Si la radiothérapie demande un appareillage puissant, elle exige aussi une compétence toute spéciale. Les rayons y sont employés avec des doses parfois considérables, car il s'agit ici de provoquer leur effet physiologique, au lieu de l'éviter, comme dans le cas d'un examen radiologique. La radiothérapie ne peut donc être pratiquée que par un médecin spécialiste compétent; elle exige la connaissance approfondie de l'action des rayons sur les tissus, action qui dépend des conditions de l'application, lesquelles sont elles-mêmes très variées.

On peut en conclure que la place de la radiothérapie n'est pas en général indiquée dans les nombreux postes radiologiques normaux faisant partie de l'organisation radiologique d'après guerre, et ne possédant ni la puissance nécessaire ni un personnel suffisamment spécialisé. La radiothérapie se prête plutôt à être centralisée dans quelques services importants munis d'appareils de grande puissance et placés sous la direction de spécialistes éminents. C'est dans ces conditions que la radiothérapie a été pratiquée pendant la guerre, dans les services militaires; son emploi était réservé aux Centres de Physiothérapie du territoire, où l'on envoyait tous les malades susceptibles d'être soignés par cette méthode, qui s'est montrée, en particulier, très efficace pour le traitement de cicatrices vicieuses, d'adhérences, d'arthrites, de névrites consécutives aux blessures, etc.

_Radiumthérapie_.--La radiumthérapie est une technique qui a de grandes analogies avec la radiothérapie, sauf que la source des rayons est en ce cas différente. Les rayons utilisés ne proviennent d'aucun appareil; ils sont émis spontanément par certaines substances nommées _radio-éléments_ qui existent dans la nature, mais qui ne sont connues que depuis peu de temps, car leur extrême dilution dans les minerais qui les contiennent les a fait passer inaperçues jusqu'à leur découverte récente. Le plus important de ces corps nouveaux est le _radium_, élément découvert en 1898 par Pierre Curie et par moi. Le radium émet des rayons de plusieurs espèces, analogues en tout point à ceux qui sont produits dans une ampoule de Crookes actionnée par un courant de haute tension. En particulier, l'un de ces groupes, les rayons γ, possèdent les mêmes propriétés que les rayons X, mais peuvent atteindre un pouvoir pénétrant encore plus considérable. Ce sont les rayons γ du radium qui sont surtout employés pour la radium thérapie.

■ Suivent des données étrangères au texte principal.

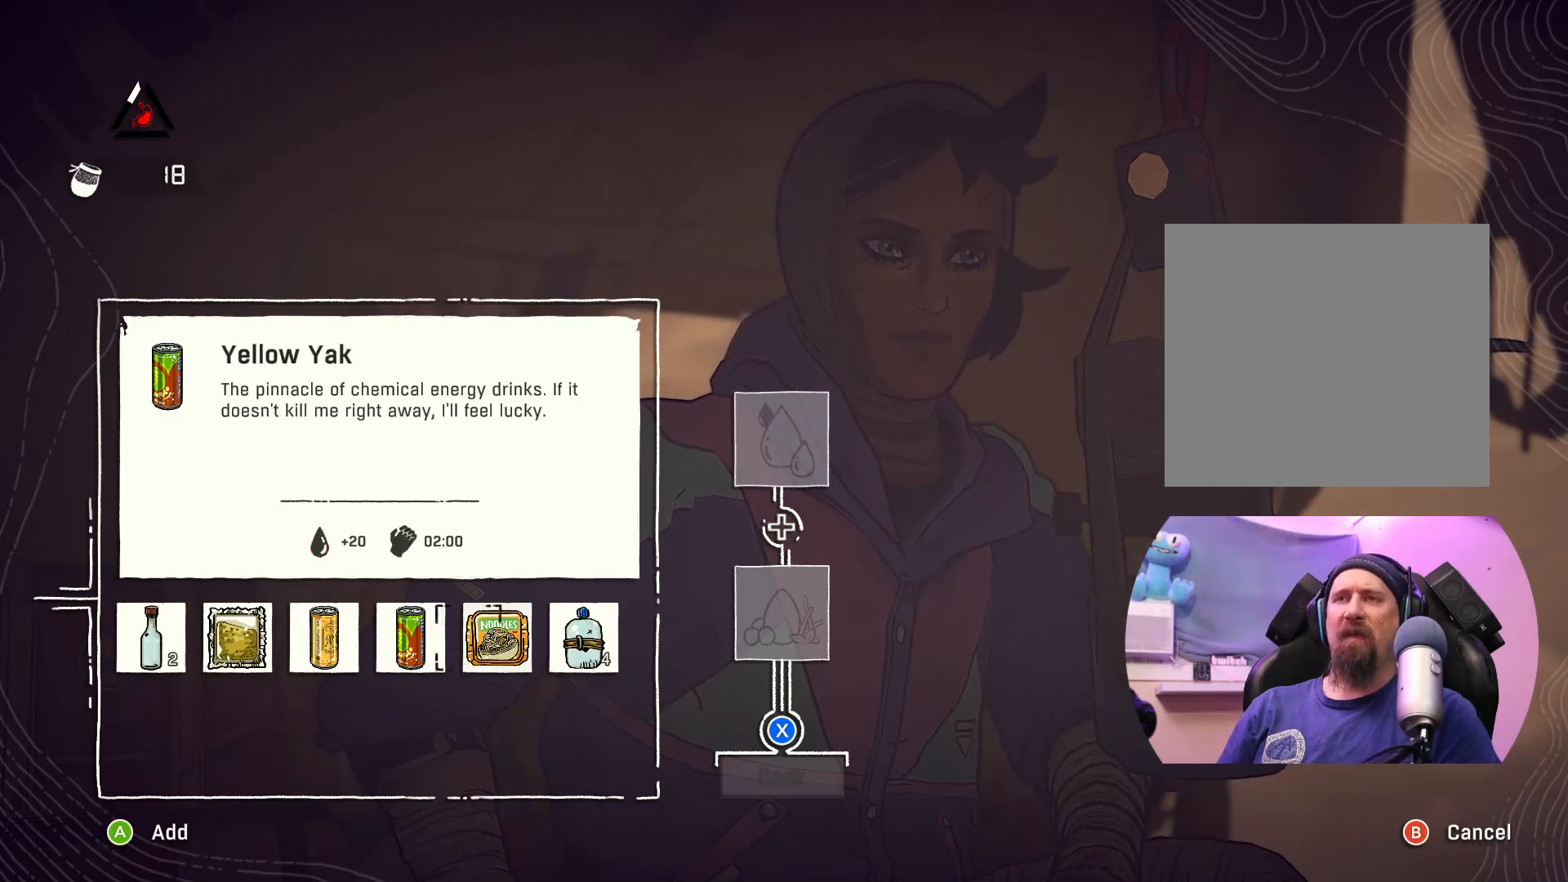
{"buttons": [], "left_stick": "left", "right_stick": "center", "events": [[117, "left_stick", "center"], [200, "left_stick", "left"], [383, "left_stick", "center"], [467, "left_stick", "left"]]}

La source des rayons étant dans la substance, celle-ci est enfermée dans un tube de verre ou de métal hermétiquement fermé et agit au travers des parois de ce dernier. La puissance du rayonnement du radium étant considérable, quelques centigrammes de ce corps sont capables de produire des effets thérapeutiques importants; ces quantités peuvent donc être contenues dans des tubes de très petites dimensions que l'on peut placer au voisinage ou au contact des tissus malades ou encore à l'intérieur de ceux-ci. Ce dernier mode d'utilisation est spécial au radium et ne saurait être réalisé avec l'aide des rayons X.